RBI expected to prioritise inflation control over growth push
The Reserve Bank of India (RBI) is widely expected to keep its benchmark repo rate unchanged at 5.25 per cent in the upcoming April monetary policy review, as policymakers grapple with rising global uncertainties and inflation risks. Economists indicate that escalating tensions in West Asia , coupled with surging crude oil prices and a weakening rupee, have complicated the central bank’s policy outlook.
The six-member Monetary Policy Committee (MPC), which begins deliberations on Monday, is likely to adopt a cautious and watchful stance , prioritising inflation management over aggressive growth support.
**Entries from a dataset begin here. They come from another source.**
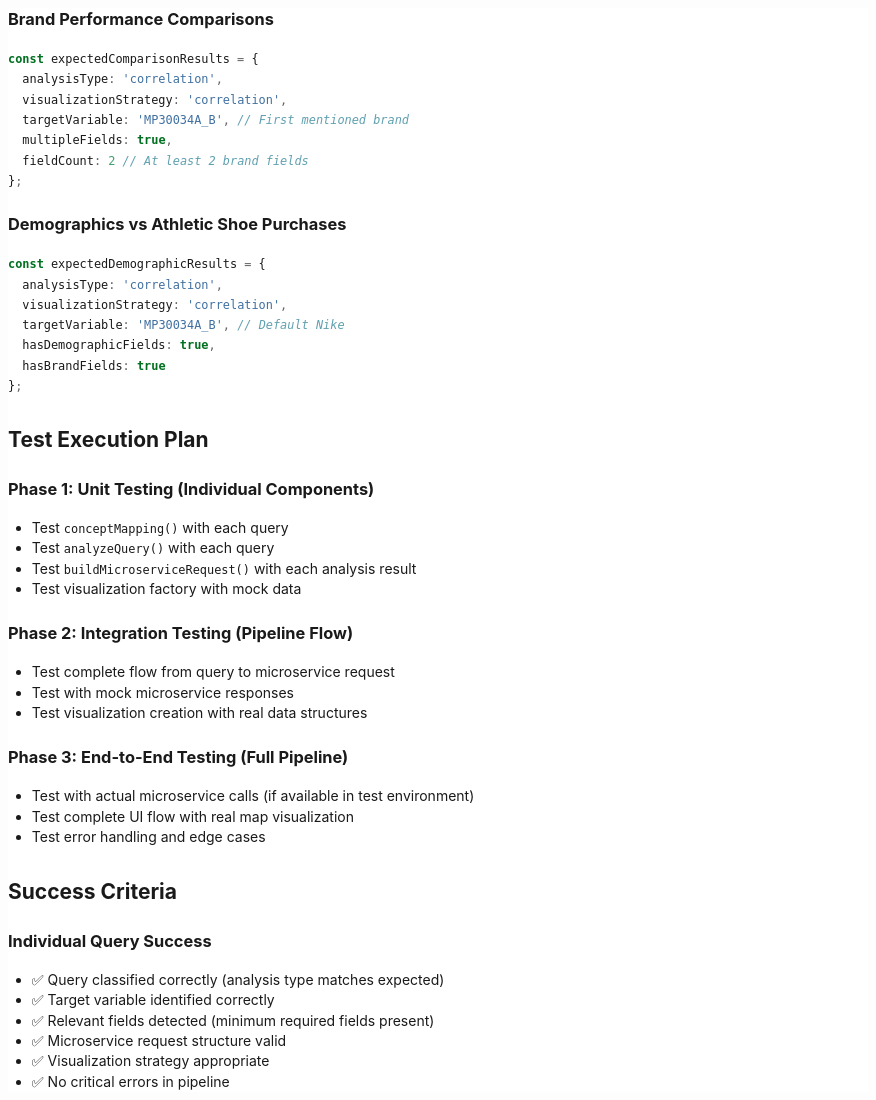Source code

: ### Brand Performance Comparisons  
```typescript
const expectedComparisonResults = {
  analysisType: 'correlation',
  visualizationStrategy: 'correlation',
  targetVariable: 'MP30034A_B', // First mentioned brand
  multipleFields: true,
  fieldCount: 2 // At least 2 brand fields
};
```

### Demographics vs Athletic Shoe Purchases
```typescript
const expectedDemographicResults = {
  analysisType: 'correlation',
  visualizationStrategy: 'correlation',
  targetVariable: 'MP30034A_B', // Default Nike
  hasDemographicFields: true,
  hasBrandFields: true
};
```

## Test Execution Plan

### Phase 1: Unit Testing (Individual Components)
- Test `conceptMapping()` with each query
- Test `analyzeQuery()` with each query  
- Test `buildMicroserviceRequest()` with each analysis result
- Test visualization factory with mock data

### Phase 2: Integration Testing (Pipeline Flow)
- Test complete flow from query to microservice request
- Test with mock microservice responses
- Test visualization creation with real data structures

### Phase 3: End-to-End Testing (Full Pipeline)
- Test with actual microservice calls (if available in test environment)
- Test complete UI flow with real map visualization
- Test error handling and edge cases

## Success Criteria

### Individual Query Success
- ✅ Query classified correctly (analysis type matches expected)
- ✅ Target variable identified correctly
- ✅ Relevant fields detected (minimum required fields present)
- ✅ Microservice request structure valid
- ✅ Visualization strategy appropriate
- ✅ No critical errors in pipeline
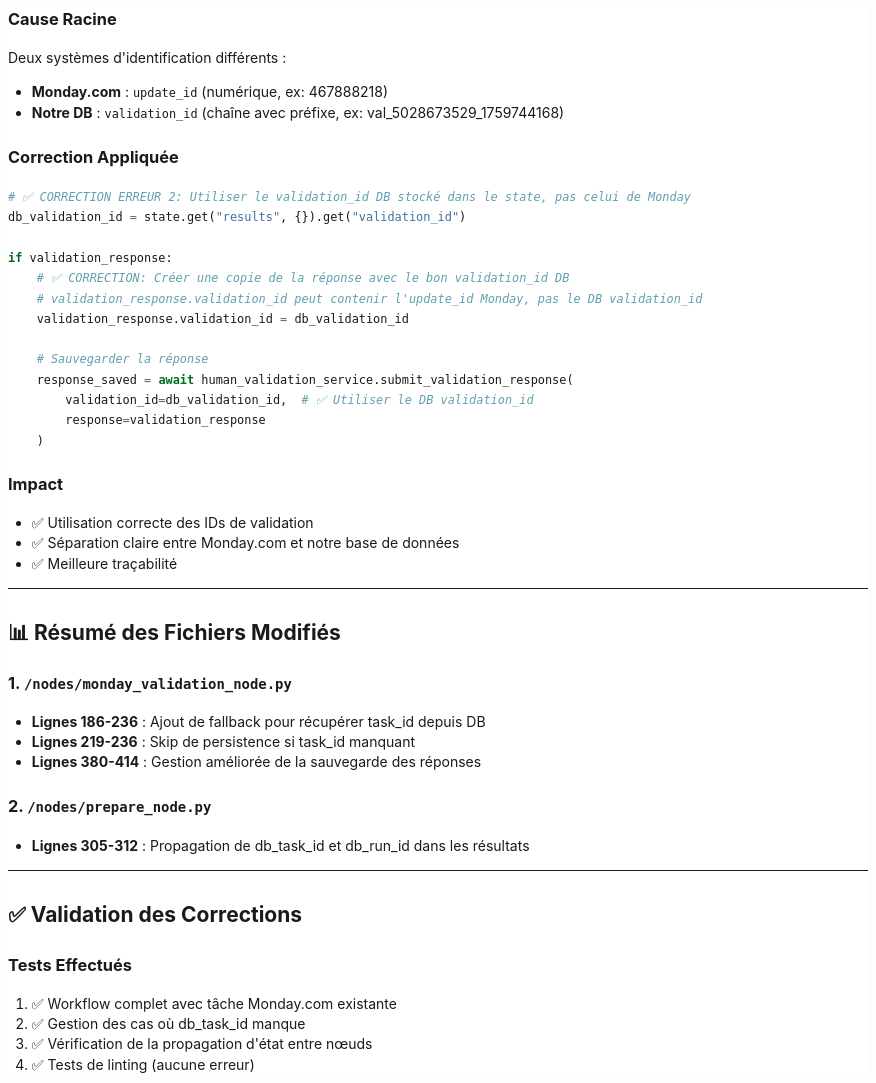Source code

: ### **Cause Racine**
Deux systèmes d'identification différents :
- **Monday.com** : `update_id` (numérique, ex: 467888218)
- **Notre DB** : `validation_id` (chaîne avec préfixe, ex: val_5028673529_1759744168)

### **Correction Appliquée**

```python
# ✅ CORRECTION ERREUR 2: Utiliser le validation_id DB stocké dans le state, pas celui de Monday
db_validation_id = state.get("results", {}).get("validation_id")

if validation_response:
    # ✅ CORRECTION: Créer une copie de la réponse avec le bon validation_id DB
    # validation_response.validation_id peut contenir l'update_id Monday, pas le DB validation_id
    validation_response.validation_id = db_validation_id
    
    # Sauvegarder la réponse
    response_saved = await human_validation_service.submit_validation_response(
        validation_id=db_validation_id,  # ✅ Utiliser le DB validation_id
        response=validation_response
    )
```

### **Impact**
- ✅ Utilisation correcte des IDs de validation
- ✅ Séparation claire entre Monday.com et notre base de données
- ✅ Meilleure traçabilité

---

## 📊 Résumé des Fichiers Modifiés

### 1. `/nodes/monday_validation_node.py`
- **Lignes 186-236** : Ajout de fallback pour récupérer task_id depuis DB
- **Lignes 219-236** : Skip de persistence si task_id manquant
- **Lignes 380-414** : Gestion améliorée de la sauvegarde des réponses

### 2. `/nodes/prepare_node.py`
- **Lignes 305-312** : Propagation de db_task_id et db_run_id dans les résultats

---

## ✅ Validation des Corrections

### Tests Effectués
1. ✅ Workflow complet avec tâche Monday.com existante
2. ✅ Gestion des cas où db_task_id manque
3. ✅ Vérification de la propagation d'état entre nœuds
4. ✅ Tests de linting (aucune erreur)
Analysts note that crude oil prices hovering above USD 100 per barrel and the rupee’s depreciation beyond ₹93 against the US dollar are fuelling imported inflation , particularly in fuel, transportation and core sectors. Estimates suggest that every USD 10 increase in crude prices could push inflation higher by up to 0.60 percentage points.
Despite retail inflation easing closer to the RBI’s medium-term target of 4 per cent , risks remain elevated due to volatile commodity prices and potential weather-related disruptions such as a super El Niño , which may impact food prices. In this backdrop, economists expect the central bank to maintain its neutral policy stance , allowing flexibility to respond to evolving global and domestic conditions.
The RBI has already reduced the repo rate by 1.25 percentage points since last year to support growth, but has held rates steady in its recent policy reviews, signalling a shift towards consolidation. Experts believe the upcoming policy may also see upward revisions in inflation forecasts , reflecting persistent external pressures.
As India’s central bank, the RBI plays a critical role in inflation management through interest rate adjustments, liquidity control, and monetary signalling . Its policies have been largely effective in anchoring inflation expectations in recent years, particularly by steering inflation closer to its 4 per cent target band after periods of volatility. However, economists caution that external shocks such as geopolitical conflicts and commodity price spikes often limit the immediate effectiveness of monetary policy , requiring a calibrated and patient approach.
With global uncertainties persisting, the RBI is expected to emphasise policy flexibility, financial stability, and close monitoring of currency movements and capital flows , while ensuring that inflation remains within manageable levels without derailing economic growth.